Another way to stave off loneliness, Mandel said, is to alter some travel habits like when to eat major meals. Mandel said she eats large meals at midday and enjoys a light snack at dinnertime rather than eating dinner alone.
While being alone is mostly an emotion, being physically alone can sometimes put travelers in an uncomfortable position when others want to ask questions or make observations.
“People pointing out to you that you’re alone is more about people wanting you to see their powers of observation, not necessarily as an insult,” said Smith. “I don’t think it needs to feel threatening.”
Smith also said that she tries to acknowledge temporary loneliness as a feeling and keep in mind that it will pass. These same powers of observation and intuition can keep solo travelers safe and decrease their risk of being a target for theft and violence.
“A long time ago, a person who’s been in the national spotlight said that ‘Women shouldn’t hook up while traveling,’” said Smith. “It was based on the idea that foreigners were out to get you. I would shift the focus from the locals to people who are thinking about different things than you are. I don’t want people to be paranoid but [to] use the same caution inside the hostel as outside.”
Another tool against fear and loneliness can sometimes be a good sense of humor. Kira Salak, a travel author and writer for National Geographic, wrote on her blog that she maintains a good sense of humor in the face of harassment. "I find it intriguing; I laugh at it," she wrote. "Harassers don’t like being laughed at—you’re supposed to be scared and intimidated by them."
One way to find out if you’re ready to travel solo? Smith recommends trying something new in your own city because it will feel “not entirely different but not entirely the same,” and at the end of the night you can go home to your own bed if the experience was uncomfortable.
What to Bring (Hint: Leave the Shoes)
A list of travel tips for women traveling solo wouldn’t be complete without packing hacks and tips.
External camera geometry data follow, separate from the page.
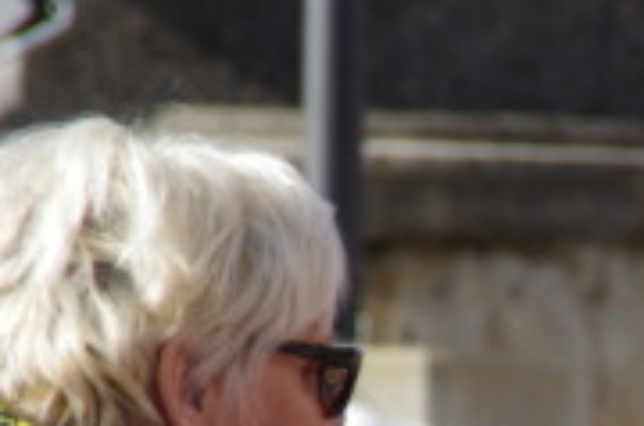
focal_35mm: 834
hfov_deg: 2.5
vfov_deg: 1.6
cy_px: 528
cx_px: 812
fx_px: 14880
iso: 200
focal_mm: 200
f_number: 10
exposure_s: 1/250
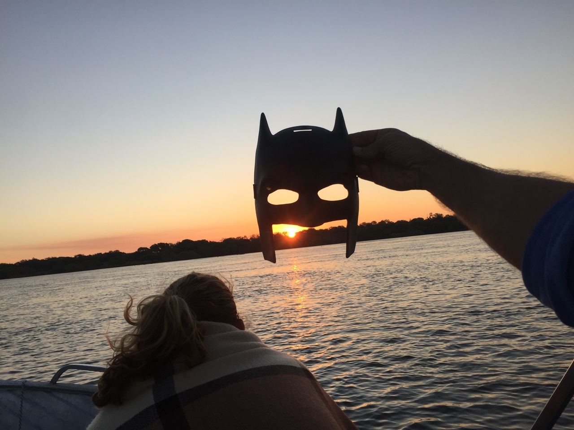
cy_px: 215
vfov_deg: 48.2
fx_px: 481
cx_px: 287
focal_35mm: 29
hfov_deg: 61.7
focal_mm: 4.15
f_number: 2.2
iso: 32
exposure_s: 1/659
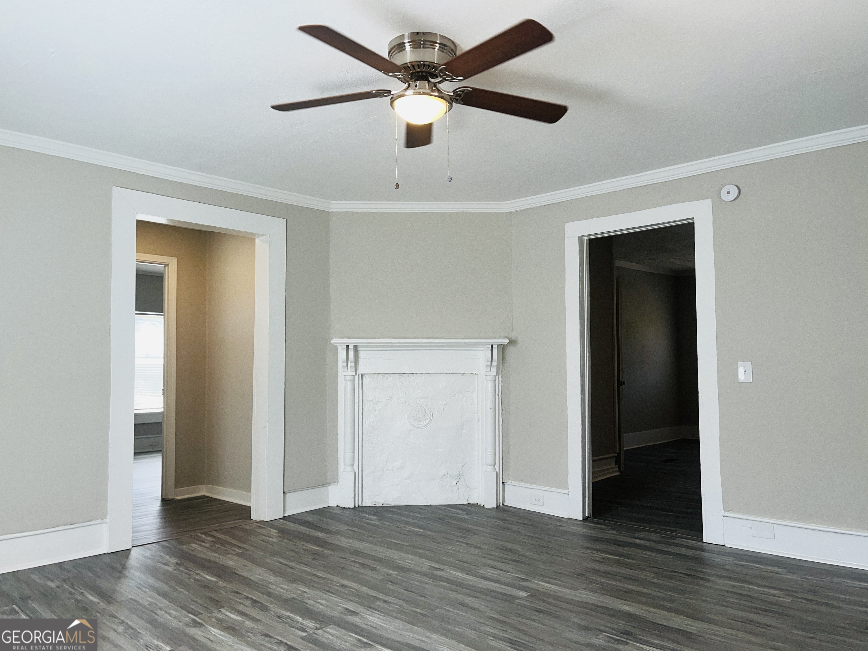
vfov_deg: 53.1
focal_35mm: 26
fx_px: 652
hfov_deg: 67.3
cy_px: 326
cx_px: 434
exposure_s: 1/163
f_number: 1.6
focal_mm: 5.1
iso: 32
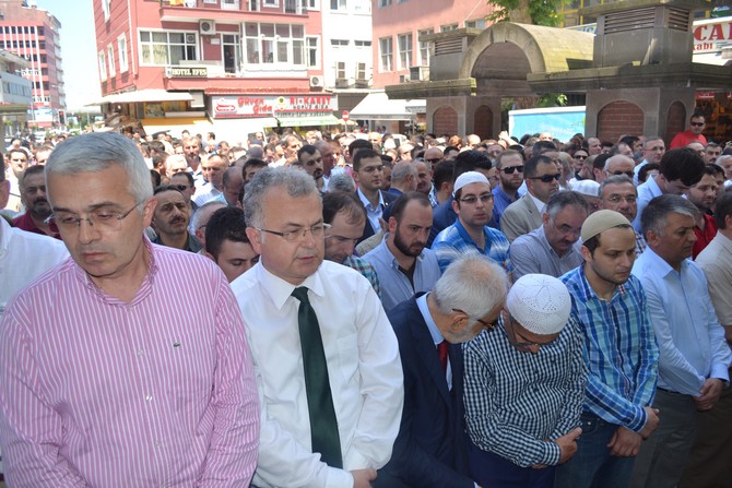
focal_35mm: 27
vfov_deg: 48.0
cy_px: 244
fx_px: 549
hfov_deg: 67.4
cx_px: 366
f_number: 4
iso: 100
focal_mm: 18
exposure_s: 1/200
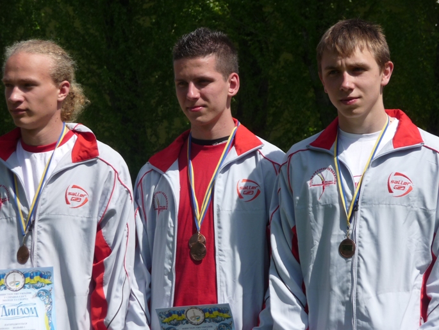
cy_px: 165
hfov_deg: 12.5
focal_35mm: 158
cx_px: 220
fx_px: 2004
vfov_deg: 9.4
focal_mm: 27.1
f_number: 4.8
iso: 100
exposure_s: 1/640
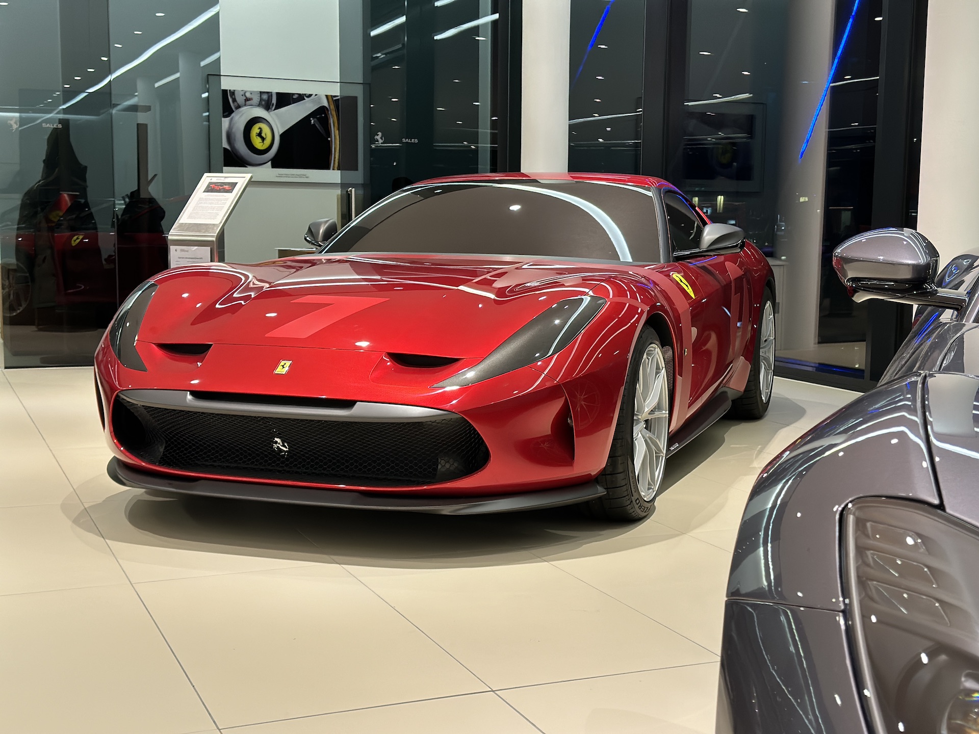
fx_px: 1358
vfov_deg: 30.3
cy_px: 367
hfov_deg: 39.7
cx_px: 490
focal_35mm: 48
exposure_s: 1/50
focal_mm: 6.86
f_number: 1.78
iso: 200
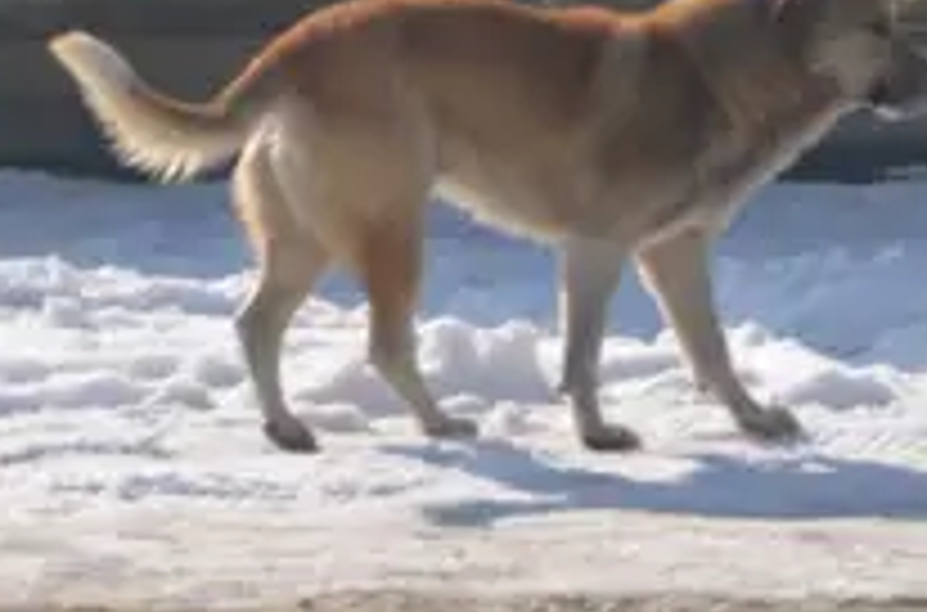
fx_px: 19099
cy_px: 126
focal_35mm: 744
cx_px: -531
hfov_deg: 2.8
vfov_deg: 1.8
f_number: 10
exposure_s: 1/250
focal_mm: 116
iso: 100
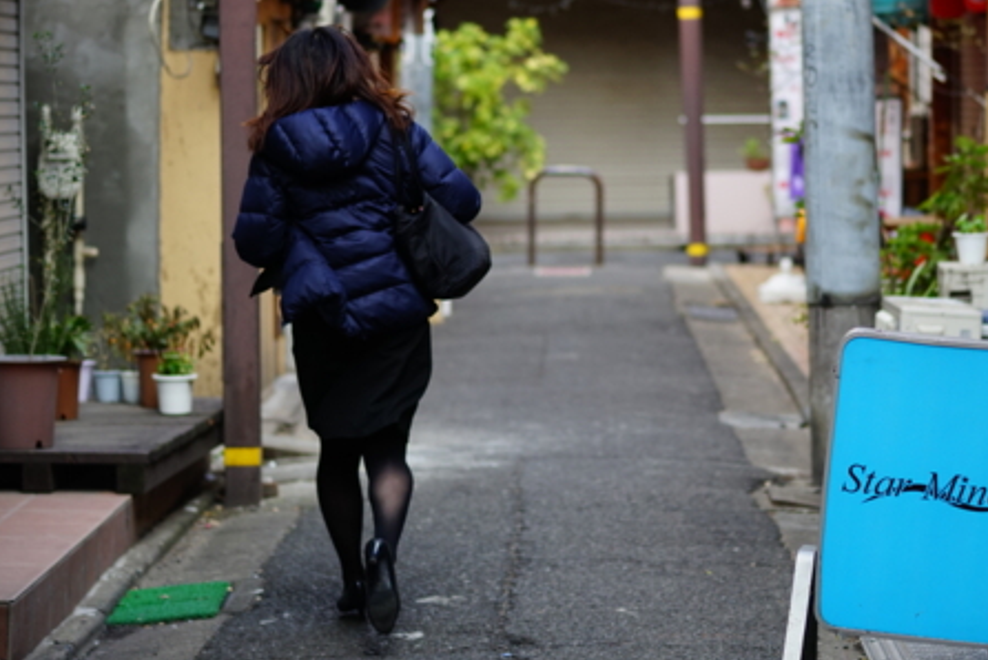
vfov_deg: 11.2
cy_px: 218
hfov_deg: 16.8
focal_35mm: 122
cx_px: 609
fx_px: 3350
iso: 400
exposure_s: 1/400
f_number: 2.8
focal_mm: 85
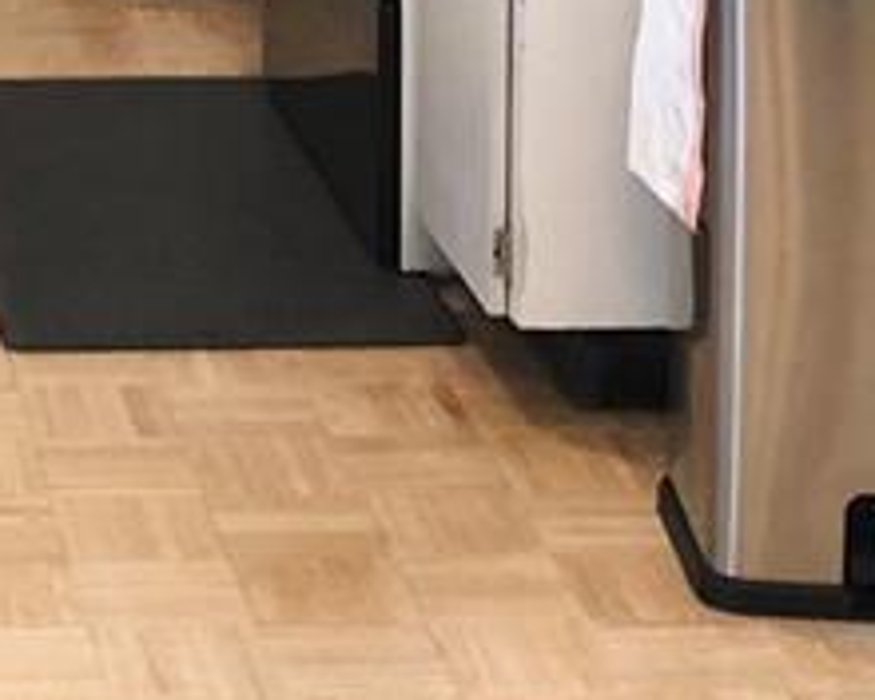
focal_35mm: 149
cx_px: -326
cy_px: -624
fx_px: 3859
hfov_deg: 12.5
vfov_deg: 9.8
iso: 40
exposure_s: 1/24
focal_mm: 3.99
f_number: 1.8
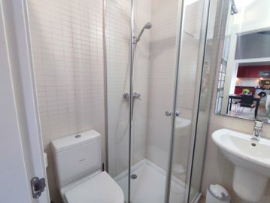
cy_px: 102
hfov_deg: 94.4
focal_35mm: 16
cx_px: 135
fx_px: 125
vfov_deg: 78.2
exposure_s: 1/40
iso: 404
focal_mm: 1.65
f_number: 2.2
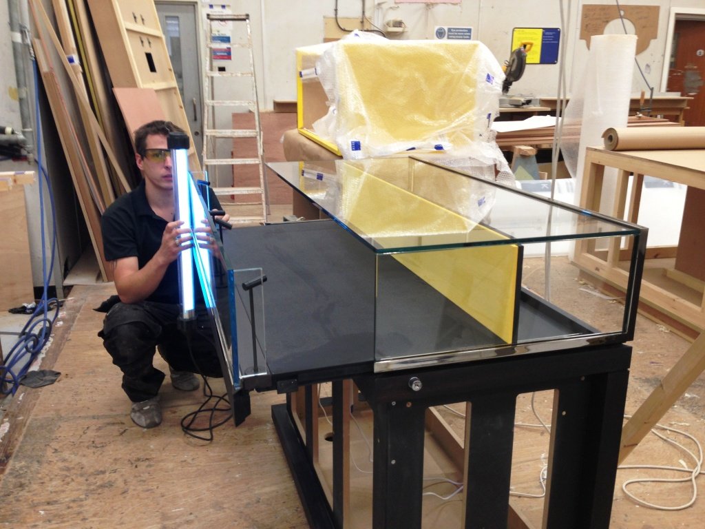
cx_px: 352
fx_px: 672
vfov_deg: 42.9
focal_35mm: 33
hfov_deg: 55.4
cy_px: 264
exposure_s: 1/20
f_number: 2.4
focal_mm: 4.13
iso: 80
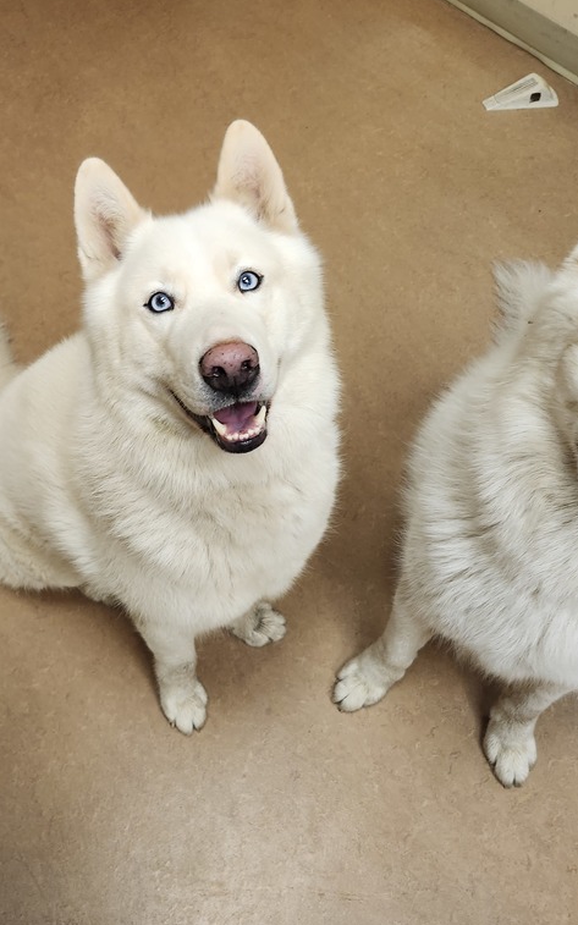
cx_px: 186
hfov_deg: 37.8
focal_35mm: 33
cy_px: 461
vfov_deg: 58.1
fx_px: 832
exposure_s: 1/120
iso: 400
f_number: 1.8
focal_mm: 5.54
Smith and Mandel both agreed that fancy shoes are the last things they’d put in their travel bags.
“Don’t pack stupid shoes,” said Mandel. "Seriously. Give up on shiny shoes that you can’t walk in.”
Smith said that it's important to pack zen-inducing items and comfortable clothing.
“I traveled recently with a friend who brought really fancy tea even to the most off-the-beaten path destinations,” said Smith. “I liked that. Now I bring tea with me. Bring things that make you comfortable. When you’re physically comfortable—when you have clothes that don’t pinch or pull and comfortable shoes—and when you feel good, that’s a good day to do something you wouldn’t normally do.”